People with keen memories should recall that Atlas SP Partners is the name that Apollo gave Credit Suisse's old securitisation group. Speaking in late 2023, Jay Kim, the former head of Atlast SP and previous head of fixed income at Credit Suisse, gushed that 95% of the Credit Suisse team were there. At Atlas, Kim said he was surrounded by people he knew and loved from Credit Suisse and that this was a source of competitive advantage.
Kim disappeared from Atlas SP nine months later, but many of his Credit Suisse companions are still around. 20 out of 34 executives listed on Atlas SP's website are from Credit Suisse, including nine people on the 16 person executive team. The Credit Suisse DNA runs deep.
For all Credit Suisse's fate, Atlas's links to the failed bank seemed like a good thing until now. Credit Suisse's securitisation group was one of the Swiss bank's strong points. The group was born of Credit Suisse's involvement in the mortgage securitisation market in the 1980s and was one of Credit Suisse's most profitable businesses. Bloomberg reported in 2024 that 180 Credit Suisse employees transitioned across and that Atlas supplemented them with 170 hires of its own. Some Credit Suisse people then left, disheartened by late night calls and Apollo's hard driving culture.
Remaining employees may now find themselves bearing the brunt of Apollo's anger. Although £400m is only 1% of Atlas SP's balance sheet, the loans it made to Market Financial Solutions have acted as a reminder that there may well be other rats in that particular woodshed.

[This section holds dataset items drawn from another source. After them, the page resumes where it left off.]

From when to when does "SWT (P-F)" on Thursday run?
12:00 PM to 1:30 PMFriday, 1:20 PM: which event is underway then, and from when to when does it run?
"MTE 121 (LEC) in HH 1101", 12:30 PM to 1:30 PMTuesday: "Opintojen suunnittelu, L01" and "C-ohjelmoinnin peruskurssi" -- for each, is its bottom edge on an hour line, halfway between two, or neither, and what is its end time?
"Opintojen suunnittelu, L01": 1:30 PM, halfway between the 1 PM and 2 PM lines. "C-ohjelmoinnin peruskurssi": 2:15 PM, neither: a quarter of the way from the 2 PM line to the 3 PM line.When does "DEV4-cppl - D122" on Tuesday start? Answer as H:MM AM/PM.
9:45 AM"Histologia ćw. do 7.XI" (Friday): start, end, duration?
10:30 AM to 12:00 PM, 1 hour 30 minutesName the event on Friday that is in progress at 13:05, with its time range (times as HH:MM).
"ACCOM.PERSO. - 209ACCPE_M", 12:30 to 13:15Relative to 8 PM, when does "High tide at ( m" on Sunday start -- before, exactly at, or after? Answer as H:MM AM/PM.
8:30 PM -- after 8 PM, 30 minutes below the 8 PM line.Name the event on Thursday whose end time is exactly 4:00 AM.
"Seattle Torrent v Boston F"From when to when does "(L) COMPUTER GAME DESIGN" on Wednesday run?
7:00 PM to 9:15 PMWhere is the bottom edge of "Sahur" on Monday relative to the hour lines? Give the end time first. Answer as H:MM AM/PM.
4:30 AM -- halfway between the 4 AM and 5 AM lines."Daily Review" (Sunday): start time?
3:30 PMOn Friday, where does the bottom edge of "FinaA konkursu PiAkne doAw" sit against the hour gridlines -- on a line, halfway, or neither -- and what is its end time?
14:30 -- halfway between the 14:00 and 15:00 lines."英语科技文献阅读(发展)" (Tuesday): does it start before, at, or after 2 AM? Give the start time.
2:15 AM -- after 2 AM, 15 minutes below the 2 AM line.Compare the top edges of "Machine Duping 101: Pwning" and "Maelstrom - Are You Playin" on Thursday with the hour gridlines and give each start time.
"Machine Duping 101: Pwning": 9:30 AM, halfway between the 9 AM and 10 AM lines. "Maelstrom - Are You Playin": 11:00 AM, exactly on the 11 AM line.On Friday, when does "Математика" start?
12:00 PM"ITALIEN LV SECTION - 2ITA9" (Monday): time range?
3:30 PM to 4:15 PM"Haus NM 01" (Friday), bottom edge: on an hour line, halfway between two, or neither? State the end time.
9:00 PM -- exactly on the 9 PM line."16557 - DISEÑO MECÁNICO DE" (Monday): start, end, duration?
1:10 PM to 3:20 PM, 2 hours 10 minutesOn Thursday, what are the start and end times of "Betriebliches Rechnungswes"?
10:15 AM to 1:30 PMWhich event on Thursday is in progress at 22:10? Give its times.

It's not clear who originated the loans or when for Atlas SP, but someone in London is surely implicated.
The potential exposure also comes after Apollo boasted that it has zero exposure to software in its private equity business and said that software assets accounted for less than 2% of loans across its entire platform.
In a presentation at this month's investor day, Apollo said it had 16 origination platforms, one of which was Atlas SP. Others have names like MaxCap and NewFi. These origination platforms are "best-in-class businesses, teams and technologies that originate assets with excess risk-reward on a sustainable and recurring basis," said Apollo, which didn't respond to a request to comment for this article. It seems that's not always the case.